Cette rencontre fut l’occasion d’annoncer la création au sein du parti de la commission «Egalité/Parité». Une occasion aussi pour Béji Caïd Essebssi, ancien premier ministre et président du parti de montrer ses griffes en déclarant à l’ouverture de la rencontre : « Les acquis des femmes en Tunisie sont une ligne rouge que personne ne doit franchir et si nous devons nous battre pour les préserver, nous n’hésiterons pas un instant à le faire« .

Résolument tournées vers le futur, les femmes tunisiennes porteuses de changements et d’espoirs ont été pendant longtemps un exemple dans le monde arabo-musulman et «C’est le peuple tunisien qui a institutionnalisé la libération des femmes par le CSP, Bourguiba en était l’artisan mais il a exprimé la volonté de tout un peuple et on ne reviendra pas la dessus « habba man habba wa kariha man kariha » (Qu’on le veuille ou non) a martelé Béji Caïd Essebsi

Rétrogrades ! C’est ainsi qu’Essebsi a traité ceux qui œuvrent à faire marche arrière des droits de la femme. Faisant allusion à l’article 28 proposé par les islamistes d’Ennahdha dans le cadre du projet de loi constitutionnelle de la commission des Droits et des Libertés à l’Assemblée Constituante, il tonna : «La Tunisie a toujours été un phare dans la région par sa dimension progressiste et moderniste. Au 21ème siècle, il n’est nullement question de priver la société de sa moitié ou de l’asservir. Les Tunisiennes sont arrivées là où elles sont maintenant par des luttes et des sacrifices, il n’est pas question de les réduire à un simple complément de l’homme. Comment peut-on même en avoir l’idée ?… ». Béji Caïd Essebssi a profité de l’occasion pour rappeler que lorsque le drapeau tunisien a été descendu par un salafiste, c’est une jeune étudiante Khaoula Rachidi qui l’a de nouveau hissé.

La jeune Tunisie, sortie fraichement de la colonisation avait accordé la primauté aux droits des femmes avant même l’éducation qui représentait une priorité absolue pour le pays a tenu à préciser le président de Nidaa Tounes. Et ce n’est pas l’histoire qui le démentirait car pour Bourguiba, fondateur de la Tunisie moderne : «Rien ne devait être négligé pour renverser enfin le mouvement de la roue qui ravalait la femme, depuis des siècles, à la condition d’un être méprisable ou d’un objet sans prix …..C’est pour cette raison qu’il fallait donner la priorité absolue au problème de la femme» disait-il.

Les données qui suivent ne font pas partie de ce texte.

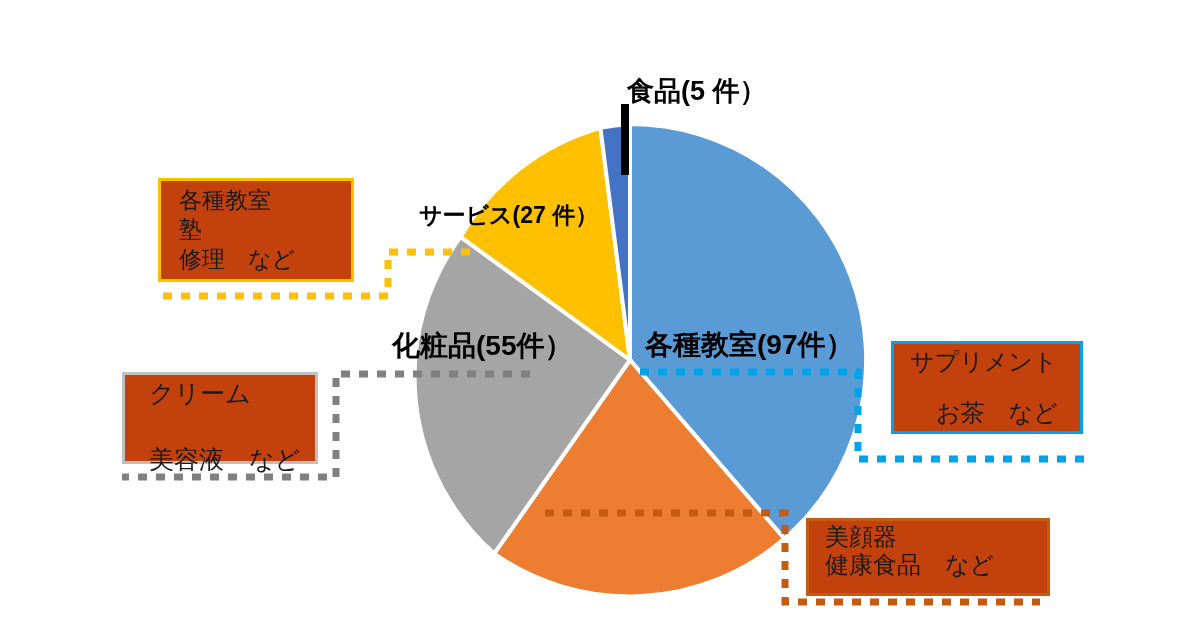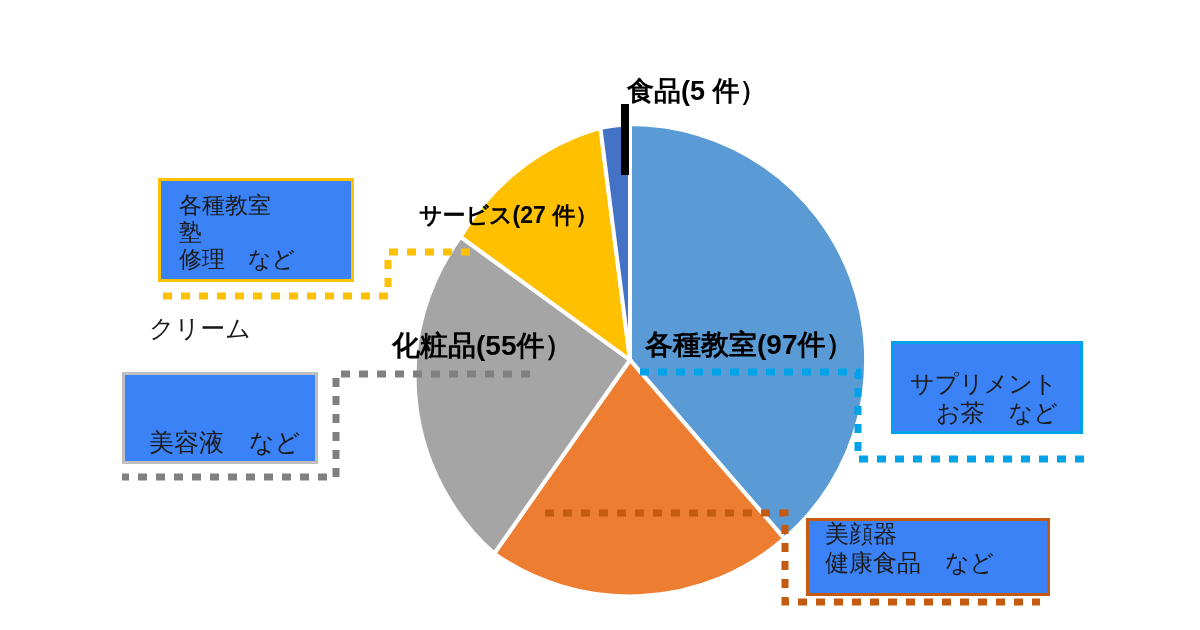--- a/index.html
+++ b/index.html
@@ -24,11 +24,11 @@
 
   .callout{
     position:absolute;
-    background:#3b82f6;
+    background:#c2410c;
     box-sizing:border-box;
     display:flex;
     flex-direction:column;
-    justify-content:flex-end;
+    justify-content:space-between;
   }
   .callout .cline{
     color:#1a1a1a;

Parce que les femmes ont, de tous les temps, joué un rôle important dans notre pays, on y fête deux journées qui leur sont proprement dédiées, celle du 8 mars et celle du 13 août date anniversaire de la promulgation du CSP et une journée où c’est toute la nation qui fête les femmes. Un 13 août qui promet cette année d’être mouvementé car une grande manifestation s’y prépare ce lundi pour célébrer la fête des femmes et appeler à consolider leurs acquis.

Pour Samah Damak, de Nidaa Tounes, beaucoup reste encore à faire et la parité n’est pas pour demain. «Nous voulons être des alliées et des parties prenantes dans le développement socio-économique du pays et des actrices dans ses orientations politiques. Ce que nous désirons, est favoriser l’insertion économique des femmes, renforcer leur positionnement politique et lutter contre toute forme de discrimination à leur égard»

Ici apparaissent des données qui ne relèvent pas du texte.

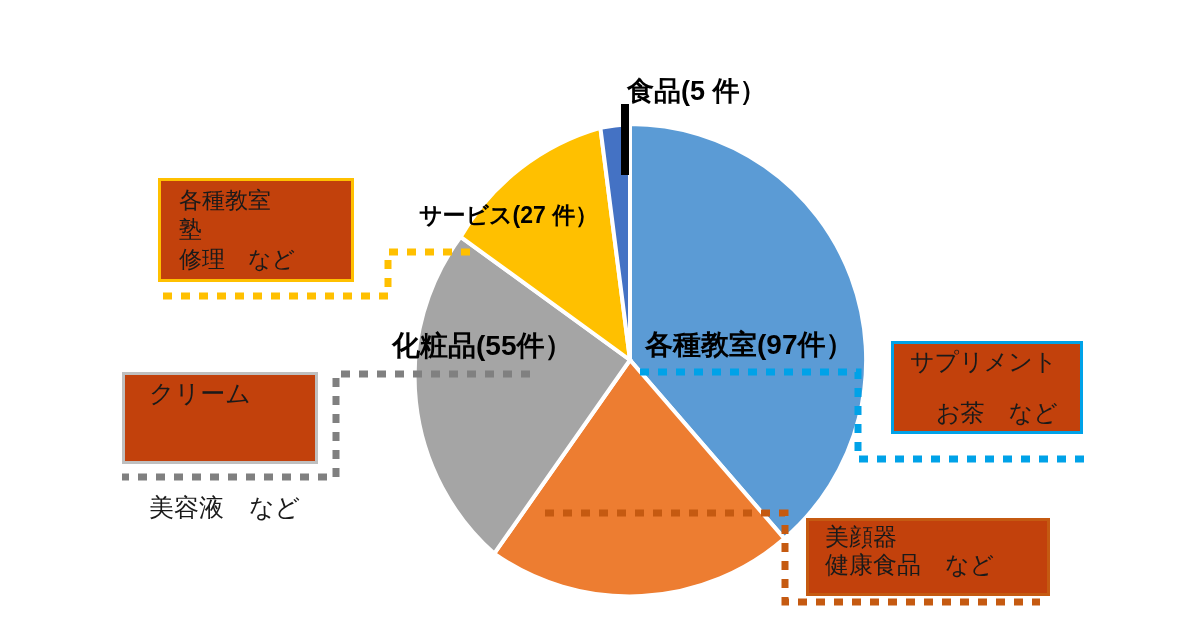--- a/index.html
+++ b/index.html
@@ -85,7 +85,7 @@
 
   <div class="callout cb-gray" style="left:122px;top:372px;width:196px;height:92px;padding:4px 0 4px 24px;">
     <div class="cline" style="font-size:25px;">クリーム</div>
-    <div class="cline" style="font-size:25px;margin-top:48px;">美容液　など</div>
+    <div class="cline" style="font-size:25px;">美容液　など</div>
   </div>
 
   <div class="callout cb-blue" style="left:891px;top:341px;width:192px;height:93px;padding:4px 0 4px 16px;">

Les acquis des femmes en Tunisie sont-ils réellement menacés par un rebond d’idéologies islamiste rétrograde et de dogmes qui sont bien loin ,trop loin ,de l’esprit d’ouverture et de tolérance prôné par notre religion ,l’Islam ?

Le leader Habib Bourguiba déclarait ,des décennies auparavant : «Nous ne saurions oublier que nous sommes des Arabes, que nous sommes enracinés dans la civilisation islamique, pas plus que nous ne pouvons négliger le fait de vivre la seconde moitié du vingtième siècle. Nous tenons à participer à la marche de la civilisation et à prendre place au cœur de notre époque».